§ PAGE EXTRACT:
┌────────

Do not fold mul and adds to generate fmas (#5682)

This removes the folding rules added in #4783 and #4808. They lead to poor code generation on Adreno devices when 16-bit floating point values were used. Since this change is transformation is suppose to be neutral, there is no general reason to continue doing it. I have talked to the owners of SwiftShader, and they do not mind if the transform is removed. They were the ones the requested the change in the first place. Fixes #5658
2025-01-11 17:10:06 +00:00 · 2024-05-22 13:01:26 -04:00 · 2024-05-22 13:01:26 -04:00 · 336b5710a5
commit 336b5710a5
parent ee749f5057
2 changed files with 18 additions and 242 deletions
--- a/source/opt/folding_rules.cpp
+++ b/source/opt/folding_rules.cpp
@ -1459,132 +1459,6 @@ FoldingRule FactorAddMuls() {
  };
 }

-// Replaces |inst| inplace with an FMA instruction |(x*y)+a|.

└────────

§ TASKS TO CARRY OUT:
[1] Using the commit page, explain in one to three sentences why the commit removes the rules that fold multiplies and adds into FMAs.
[2] Answer these questions from the commit page, one per line:
(a) Which two changes added the folding rules that this commit removes?
(b) Which issue does the commit fix?
(c) How many files were changed, and how many lines were added and deleted?
[3] Print everything in the commit page from "Do not fold" down to "FMA instruction |(x*y)+a|.".

§ SUPPLIED MATERIAL:

┌────────

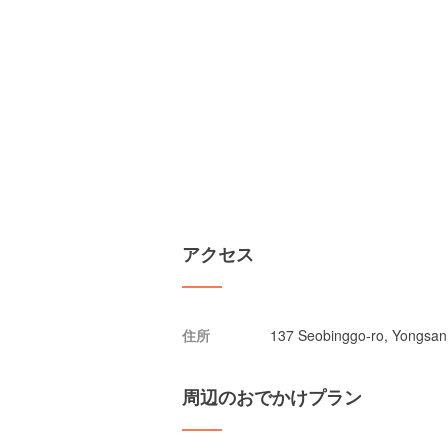
アクセス
住所
137 Seobinggo-ro, Yongsan
周辺のおでかけプラン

└────────

§ EXPECTED OUTPUTS:
[1] The rules produced poor code generation on Adreno devices when 16-bit floating-point values were used. The SwiftShader owners, who had originally requested the change, do not mind it being removed.

[2]
(a) #4783 and #4808
(b) #5658
(c) 2 files changed, with 18 additions and 242 deletions

[3]
Do not fold mul and adds to generate fmas (#5682)

This removes the folding rules added in #4783 and #4808. They lead to poor code generation on Adreno devices when 16-bit floating point values were used. Since this change is transformation is suppose to be neutral, there is no general reason to continue doing it. I have talked to the owners of SwiftShader, and they do not mind if the transform is removed. They were the ones the requested the change in the first place. Fixes #5658
2025-01-11 17:10:06 +00:00 · 2024-05-22 13:01:26 -04:00 · 2024-05-22 13:01:26 -04:00 · 336b5710a5
commit 336b5710a5
parent ee749f5057
2 changed files with 18 additions and 242 deletions
--- a/source/opt/folding_rules.cpp
+++ b/source/opt/folding_rules.cpp
@ -1459,132 +1459,6 @@ FoldingRule FactorAddMuls() {
  };
 }

-// Replaces |inst| inplace with an FMA instruction |(x*y)+a|.